Job -> Extract every line of the data below verbatim, leaving out the pictures.

*** Data listing ***

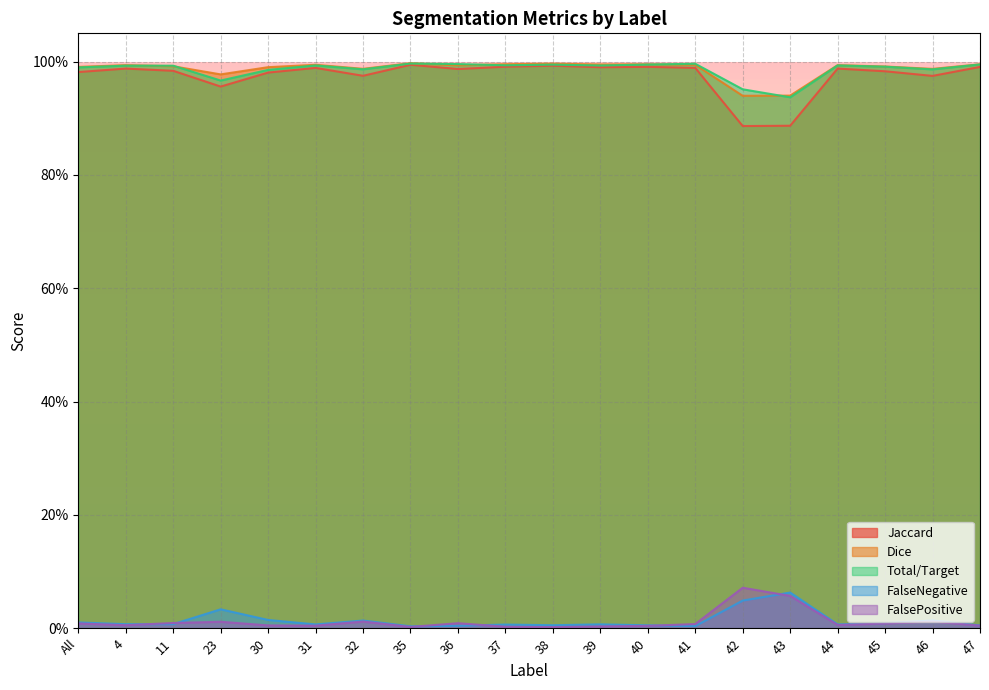

Reading left to right, extract all data points from this chart.

Jaccard: 1.0	1.0	1.0	1.0	1.0	1.0	1.0	1.0	1.0	1.0	1.0	1.0	1.0	1.0	0.9	0.9	1.0	1.0	1.0	1.0
Dice: 1.0	1.0	1.0	1.0	1.0	1.0	1.0	1.0	1.0	1.0	1.0	1.0	1.0	1.0	0.9	0.9	1.0	1.0	1.0	1.0
Total/Target: 1.0	1.0	1.0	1.0	1.0	1.0	1.0	1.0	1.0	1.0	1.0	1.0	1.0	1.0	1.0	0.9	1.0	1.0	1.0	1.0
FalseNegative: 0.0	0.0	0.0	0.0	0.0	0.0	0.0	0.0	0.0	0.0	0.0	0.0	0.0	0.0	0.0	0.1	0.0	0.0	0.0	0.0
FalsePositive: 0.0	0.0	0.0	0.0	0.0	0.0	0.0	0.0	0.0	0.0	0.0	0.0	0.0	0.0	0.1	0.1	0.0	0.0	0.0	0.0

*** End of Data listing ***

Expected output ->
Reading left to right, extract all data points from this chart.

Jaccard: 1.0	1.0	1.0	1.0	1.0	1.0	1.0	1.0	1.0	1.0	1.0	1.0	1.0	1.0	0.9	0.9	1.0	1.0	1.0	1.0
Dice: 1.0	1.0	1.0	1.0	1.0	1.0	1.0	1.0	1.0	1.0	1.0	1.0	1.0	1.0	0.9	0.9	1.0	1.0	1.0	1.0
Total/Target: 1.0	1.0	1.0	1.0	1.0	1.0	1.0	1.0	1.0	1.0	1.0	1.0	1.0	1.0	1.0	0.9	1.0	1.0	1.0	1.0
FalseNegative: 0.0	0.0	0.0	0.0	0.0	0.0	0.0	0.0	0.0	0.0	0.0	0.0	0.0	0.0	0.0	0.1	0.0	0.0	0.0	0.0
FalsePositive: 0.0	0.0	0.0	0.0	0.0	0.0	0.0	0.0	0.0	0.0	0.0	0.0	0.0	0.0	0.1	0.1	0.0	0.0	0.0	0.0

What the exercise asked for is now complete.